→ **Brief**
What you return should be the complete listing, unchanged, with no pictures in it.

□ □ □ □

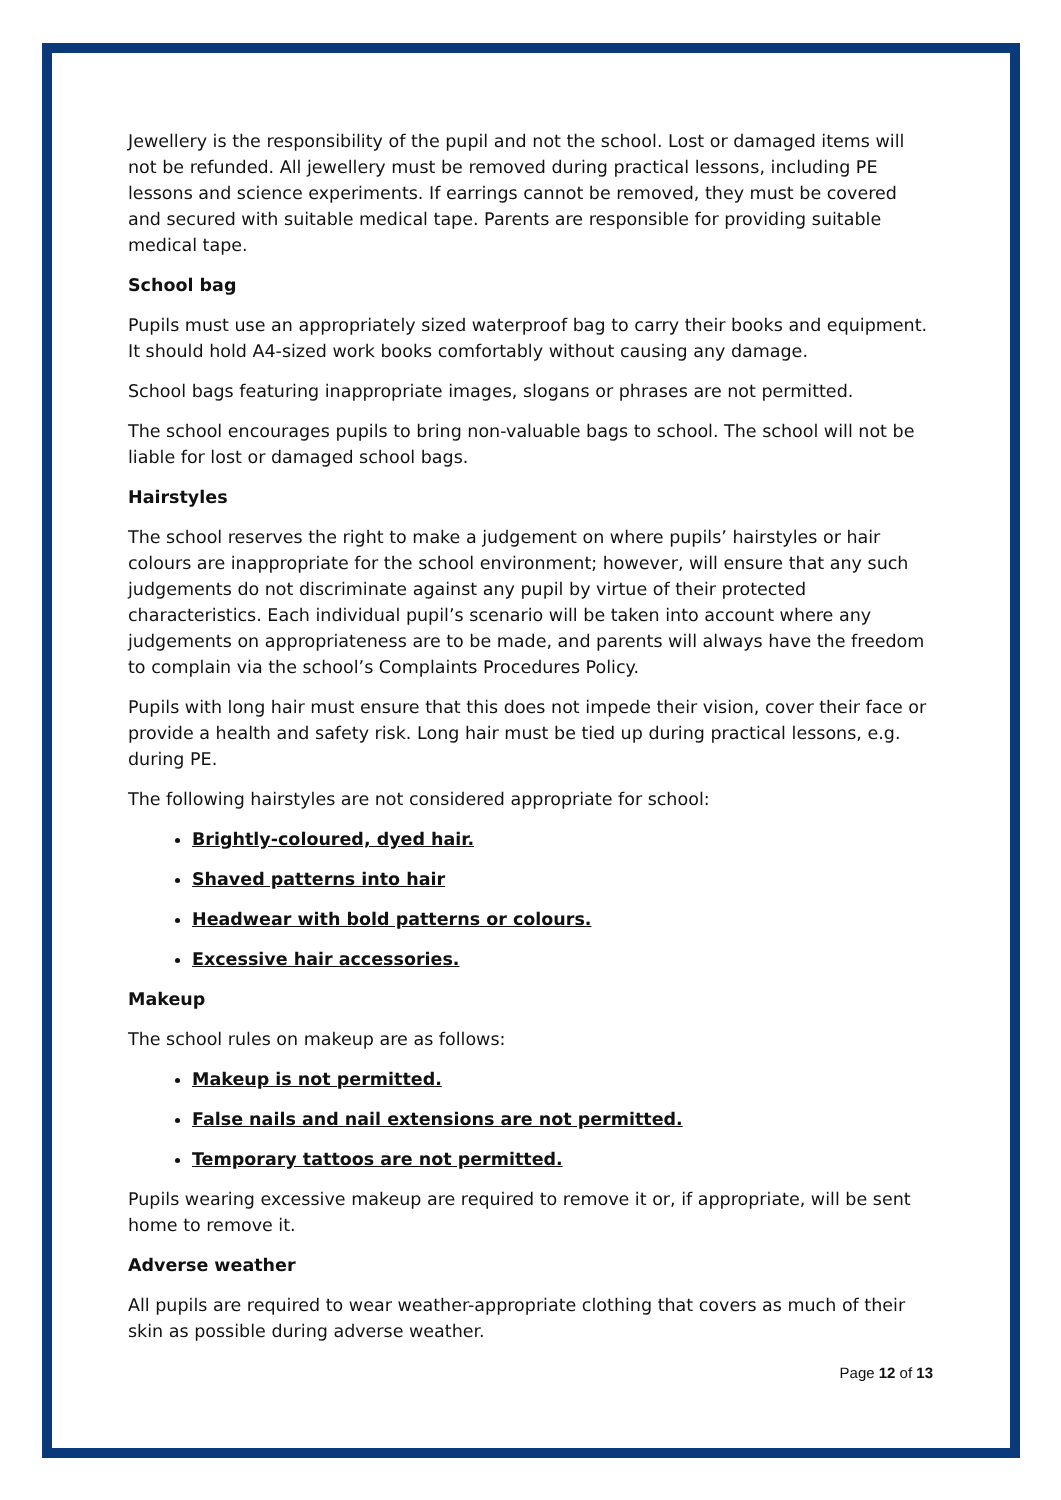Jewellery is the responsibility of the pupil and not the school. Lost or damaged items will not be refunded. All jewellery must be removed during practical lessons, including PE lessons and science experiments. If earrings cannot be removed, they must be covered and secured with suitable medical tape. Parents are responsible for providing suitable medical tape.
School bag
Pupils must use an appropriately sized waterproof bag to carry their books and equipment. It should hold A4-sized work books comfortably without causing any damage.
School bags featuring inappropriate images, slogans or phrases are not permitted.
The school encourages pupils to bring non-valuable bags to school. The school will not be liable for lost or damaged school bags.
Hairstyles
The school reserves the right to make a judgement on where pupils’ hairstyles or hair colours are inappropriate for the school environment; however, will ensure that any such judgements do not discriminate against any pupil by virtue of their protected characteristics. Each individual pupil’s scenario will be taken into account where any judgements on appropriateness are to be made, and parents will always have the freedom to complain via the school’s Complaints Procedures Policy.
Pupils with long hair must ensure that this does not impede their vision, cover their face or provide a health and safety risk. Long hair must be tied up during practical lessons, e.g. during PE.
The following hairstyles are not considered appropriate for school:
Brightly-coloured, dyed hair.
Shaved patterns into hair
Headwear with bold patterns or colours.
Excessive hair accessories.
Makeup
The school rules on makeup are as follows:
Makeup is not permitted.
False nails and nail extensions are not permitted.
Temporary tattoos are not permitted.
Pupils wearing excessive makeup are required to remove it or, if appropriate, will be sent home to remove it.
Adverse weather
All pupils are required to wear weather-appropriate clothing that covers as much of their skin as possible during adverse weather.
Page 12 of 13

□ □ □ □

→ **Answer section**
Jewellery is the responsibility of the pupil and not the school. Lost or damaged items will not be refunded. All jewellery must be removed during practical lessons, including PE lessons and science experiments. If earrings cannot be removed, they must be covered and secured with suitable medical tape. Parents are responsible for providing suitable medical tape.
School bag
Pupils must use an appropriately sized waterproof bag to carry their books and equipment. It should hold A4-sized work books comfortably without causing any damage.
School bags featuring inappropriate images, slogans or phrases are not permitted.
The school encourages pupils to bring non-valuable bags to school. The school will not be liable for lost or damaged school bags.
Hairstyles
The school reserves the right to make a judgement on where pupils’ hairstyles or hair colours are inappropriate for the school environment; however, will ensure that any such judgements do not discriminate against any pupil by virtue of their protected characteristics. Each individual pupil’s scenario will be taken into account where any judgements on appropriateness are to be made, and parents will always have the freedom to complain via the school’s Complaints Procedures Policy.
Pupils with long hair must ensure that this does not impede their vision, cover their face or provide a health and safety risk. Long hair must be tied up during practical lessons, e.g. during PE.
The following hairstyles are not considered appropriate for school:
Brightly-coloured, dyed hair.
Shaved patterns into hair
Headwear with bold patterns or colours.
Excessive hair accessories.
Makeup
The school rules on makeup are as follows:
Makeup is not permitted.
False nails and nail extensions are not permitted.
Temporary tattoos are not permitted.
Pupils wearing excessive makeup are required to remove it or, if appropriate, will be sent home to remove it.
Adverse weather
All pupils are required to wear weather-appropriate clothing that covers as much of their skin as possible during adverse weather.
Page 12 of 13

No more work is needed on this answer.